[Images with localized body landmarks]
**********

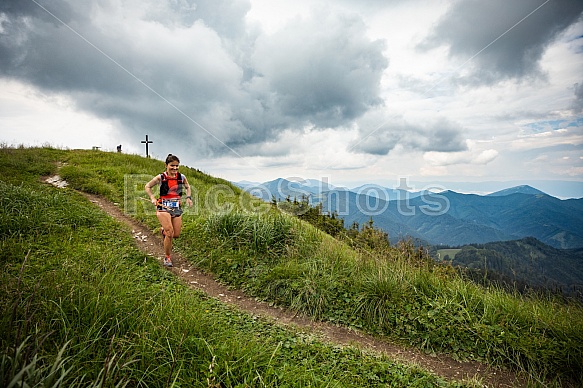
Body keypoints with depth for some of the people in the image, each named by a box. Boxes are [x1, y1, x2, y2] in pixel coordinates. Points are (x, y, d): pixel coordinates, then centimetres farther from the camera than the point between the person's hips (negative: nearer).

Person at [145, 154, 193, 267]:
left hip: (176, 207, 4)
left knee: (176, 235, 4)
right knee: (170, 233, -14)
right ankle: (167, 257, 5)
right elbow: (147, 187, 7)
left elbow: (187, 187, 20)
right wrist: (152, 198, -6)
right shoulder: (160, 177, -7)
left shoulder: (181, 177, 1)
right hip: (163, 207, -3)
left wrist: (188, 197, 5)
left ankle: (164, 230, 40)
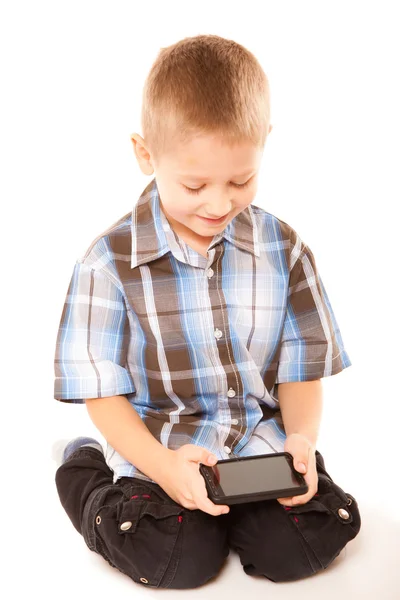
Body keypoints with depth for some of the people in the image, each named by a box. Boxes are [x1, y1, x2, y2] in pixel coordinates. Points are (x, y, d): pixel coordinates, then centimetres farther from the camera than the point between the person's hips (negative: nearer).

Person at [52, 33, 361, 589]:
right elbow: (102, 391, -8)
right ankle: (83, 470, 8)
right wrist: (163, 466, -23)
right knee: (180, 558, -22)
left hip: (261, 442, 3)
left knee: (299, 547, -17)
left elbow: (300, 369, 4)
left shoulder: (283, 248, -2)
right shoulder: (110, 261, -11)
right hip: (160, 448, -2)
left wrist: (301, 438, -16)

**********

**Assignment:** Set the pictures aside and restate word for word only the lines from the line containing "right ankle: (167, 257, 5)" through the end of the entries above, both included.

**Output for this exercise:**
right ankle: (167, 257, 5)
right elbow: (147, 187, 7)
left elbow: (187, 187, 20)
right wrist: (152, 198, -6)
right shoulder: (160, 177, -7)
left shoulder: (181, 177, 1)
right hip: (163, 207, -3)
left wrist: (188, 197, 5)
left ankle: (164, 230, 40)
Body keypoints with depth for some of the people in the image, each named by a box. Boxes are [x1, y1, x2, y2] in pixel coordinates. Points are (x, y, d): pixel coordinates, then centimetres farther from the camera than the point between the person's hips (negative: nearer).

Person at [52, 33, 361, 589]:
right elbow: (102, 391, -8)
right ankle: (83, 470, 8)
right wrist: (163, 466, -23)
right knee: (180, 558, -22)
left hip: (261, 442, 3)
left knee: (299, 547, -17)
left elbow: (300, 369, 4)
left shoulder: (283, 248, -2)
right shoulder: (110, 261, -11)
right hip: (160, 448, -2)
left wrist: (301, 438, -16)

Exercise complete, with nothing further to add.